The old adage “without risk, there is no reward” greatly applies to the life of a trader, regardless of which market a trader chooses to trade in. Still, there are investments that are considered safer because of their likelihood to produce steady, albeit slower, returns. Meanwhile, expectations for other investments—like trading futures—are seen as riskier.
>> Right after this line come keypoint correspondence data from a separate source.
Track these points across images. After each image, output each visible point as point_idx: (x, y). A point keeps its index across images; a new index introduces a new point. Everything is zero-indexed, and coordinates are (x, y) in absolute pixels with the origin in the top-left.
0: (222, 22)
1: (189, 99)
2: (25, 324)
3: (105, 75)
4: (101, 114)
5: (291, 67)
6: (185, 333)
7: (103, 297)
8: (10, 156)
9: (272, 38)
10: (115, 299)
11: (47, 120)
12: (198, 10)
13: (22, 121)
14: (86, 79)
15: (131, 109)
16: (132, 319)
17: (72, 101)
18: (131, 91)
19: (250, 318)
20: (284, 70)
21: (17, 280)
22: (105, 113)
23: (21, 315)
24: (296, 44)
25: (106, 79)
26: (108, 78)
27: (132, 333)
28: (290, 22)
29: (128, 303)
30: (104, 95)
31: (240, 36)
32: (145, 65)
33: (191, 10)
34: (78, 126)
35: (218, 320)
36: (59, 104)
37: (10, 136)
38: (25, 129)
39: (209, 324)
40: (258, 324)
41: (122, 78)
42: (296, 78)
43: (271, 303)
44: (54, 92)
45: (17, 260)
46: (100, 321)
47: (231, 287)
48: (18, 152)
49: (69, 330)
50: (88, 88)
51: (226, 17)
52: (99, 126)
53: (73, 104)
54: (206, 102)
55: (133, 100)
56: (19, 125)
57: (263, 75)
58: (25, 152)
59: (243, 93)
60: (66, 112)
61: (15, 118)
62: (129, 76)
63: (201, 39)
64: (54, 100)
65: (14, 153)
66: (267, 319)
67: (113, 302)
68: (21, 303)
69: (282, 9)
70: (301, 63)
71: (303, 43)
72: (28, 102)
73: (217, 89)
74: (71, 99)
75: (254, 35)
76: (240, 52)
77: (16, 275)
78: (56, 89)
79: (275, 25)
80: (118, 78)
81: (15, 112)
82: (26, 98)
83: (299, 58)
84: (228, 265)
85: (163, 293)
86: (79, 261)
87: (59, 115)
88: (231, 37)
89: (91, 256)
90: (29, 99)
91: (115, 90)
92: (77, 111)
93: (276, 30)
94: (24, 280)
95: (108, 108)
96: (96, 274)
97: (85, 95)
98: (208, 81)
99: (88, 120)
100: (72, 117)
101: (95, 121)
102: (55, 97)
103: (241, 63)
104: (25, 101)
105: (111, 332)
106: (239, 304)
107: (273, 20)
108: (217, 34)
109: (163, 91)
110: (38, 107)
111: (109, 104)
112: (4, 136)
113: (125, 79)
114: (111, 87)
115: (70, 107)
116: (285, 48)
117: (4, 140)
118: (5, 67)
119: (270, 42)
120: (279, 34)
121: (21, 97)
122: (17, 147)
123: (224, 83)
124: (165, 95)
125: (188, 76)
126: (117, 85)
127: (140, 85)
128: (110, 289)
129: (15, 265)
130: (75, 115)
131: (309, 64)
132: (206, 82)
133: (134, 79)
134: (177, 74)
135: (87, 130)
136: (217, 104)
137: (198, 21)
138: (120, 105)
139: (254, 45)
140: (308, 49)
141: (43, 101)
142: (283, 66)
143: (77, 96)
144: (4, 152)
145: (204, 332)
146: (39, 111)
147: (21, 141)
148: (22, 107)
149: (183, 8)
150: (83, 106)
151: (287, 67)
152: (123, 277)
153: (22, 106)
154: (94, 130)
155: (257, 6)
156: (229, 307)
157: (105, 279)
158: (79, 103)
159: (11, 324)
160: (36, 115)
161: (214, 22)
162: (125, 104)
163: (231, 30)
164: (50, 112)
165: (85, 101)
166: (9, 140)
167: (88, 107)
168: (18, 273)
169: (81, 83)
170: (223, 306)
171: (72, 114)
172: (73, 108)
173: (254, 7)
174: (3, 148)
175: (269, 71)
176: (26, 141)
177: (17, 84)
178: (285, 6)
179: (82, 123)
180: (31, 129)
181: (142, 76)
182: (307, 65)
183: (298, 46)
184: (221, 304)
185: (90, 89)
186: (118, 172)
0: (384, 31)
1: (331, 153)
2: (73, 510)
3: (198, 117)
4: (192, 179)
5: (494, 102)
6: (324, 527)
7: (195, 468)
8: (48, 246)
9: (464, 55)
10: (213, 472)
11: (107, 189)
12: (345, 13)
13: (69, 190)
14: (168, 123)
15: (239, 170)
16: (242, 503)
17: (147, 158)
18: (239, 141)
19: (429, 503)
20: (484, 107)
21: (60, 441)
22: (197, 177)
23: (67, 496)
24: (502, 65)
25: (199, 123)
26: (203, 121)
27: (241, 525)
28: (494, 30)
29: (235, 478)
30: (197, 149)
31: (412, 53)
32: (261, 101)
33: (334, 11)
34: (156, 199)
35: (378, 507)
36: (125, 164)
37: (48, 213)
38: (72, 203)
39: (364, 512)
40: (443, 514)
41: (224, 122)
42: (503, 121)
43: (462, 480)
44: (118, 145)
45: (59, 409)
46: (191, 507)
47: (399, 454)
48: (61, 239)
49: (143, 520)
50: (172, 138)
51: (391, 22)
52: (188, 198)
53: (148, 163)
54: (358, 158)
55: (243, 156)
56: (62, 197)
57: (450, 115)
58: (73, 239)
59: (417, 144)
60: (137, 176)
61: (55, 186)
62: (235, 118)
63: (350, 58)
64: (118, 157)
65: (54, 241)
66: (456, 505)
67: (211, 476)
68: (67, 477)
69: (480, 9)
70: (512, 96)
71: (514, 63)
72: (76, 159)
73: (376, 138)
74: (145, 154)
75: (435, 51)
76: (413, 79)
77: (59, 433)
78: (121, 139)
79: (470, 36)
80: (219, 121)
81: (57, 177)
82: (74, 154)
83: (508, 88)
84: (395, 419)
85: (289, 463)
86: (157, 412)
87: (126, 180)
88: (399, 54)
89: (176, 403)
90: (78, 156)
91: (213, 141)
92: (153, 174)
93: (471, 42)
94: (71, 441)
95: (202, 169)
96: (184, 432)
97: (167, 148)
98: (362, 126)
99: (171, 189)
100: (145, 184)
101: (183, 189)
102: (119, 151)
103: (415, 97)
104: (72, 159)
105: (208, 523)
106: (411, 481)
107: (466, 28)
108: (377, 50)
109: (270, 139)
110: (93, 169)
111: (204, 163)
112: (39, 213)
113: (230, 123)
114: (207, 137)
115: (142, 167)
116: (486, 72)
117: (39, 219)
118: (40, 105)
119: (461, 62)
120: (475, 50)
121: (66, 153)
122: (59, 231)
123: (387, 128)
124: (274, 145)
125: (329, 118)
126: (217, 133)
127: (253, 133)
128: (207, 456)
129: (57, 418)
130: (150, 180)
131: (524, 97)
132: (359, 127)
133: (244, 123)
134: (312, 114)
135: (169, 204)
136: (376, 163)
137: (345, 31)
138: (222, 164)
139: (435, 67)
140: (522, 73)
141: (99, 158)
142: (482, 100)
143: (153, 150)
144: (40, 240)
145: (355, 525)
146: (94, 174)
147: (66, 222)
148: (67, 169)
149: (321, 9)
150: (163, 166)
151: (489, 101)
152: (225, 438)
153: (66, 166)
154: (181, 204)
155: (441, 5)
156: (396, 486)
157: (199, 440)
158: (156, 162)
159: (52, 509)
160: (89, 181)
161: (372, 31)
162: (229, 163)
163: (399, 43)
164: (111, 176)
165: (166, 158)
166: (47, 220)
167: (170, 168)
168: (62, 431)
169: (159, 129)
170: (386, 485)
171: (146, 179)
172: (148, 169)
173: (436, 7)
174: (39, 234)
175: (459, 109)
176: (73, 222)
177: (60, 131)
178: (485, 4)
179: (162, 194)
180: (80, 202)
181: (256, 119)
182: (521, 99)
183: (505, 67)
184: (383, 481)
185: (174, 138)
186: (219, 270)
Take a peek at a quick snapshot of both sides:
- Fixed Annuities
- Equity Index Annuities
- Permanent Life Insurance – Cash Value
- Savings Accounts
- Money Markets
- Government Savings Bonds
Higher Risk Investments
- Mutual Funds or Exchange Traded Funds (ETF’s)
- Variable Annuities
- Stocks, Corporate Bonds or Municipal Bonds
- Physical Assets (Gold, Silver, etc.)
- Real Estate
So, why trade futures?
Simply put, when you choose to make safer traditional investments, the returns you might expect typically take a much longer time to receive. If you’re willing to take some risk, however, you have a much greater chance of achieving your investment goals more quickly. The best advice when evaluating what you want to trade, or when debating between slow and steady vs. fast and finicky is this: education is vital! It simply can’t be said enough—the best way to prepare and reach consistency in your trading is through trading education.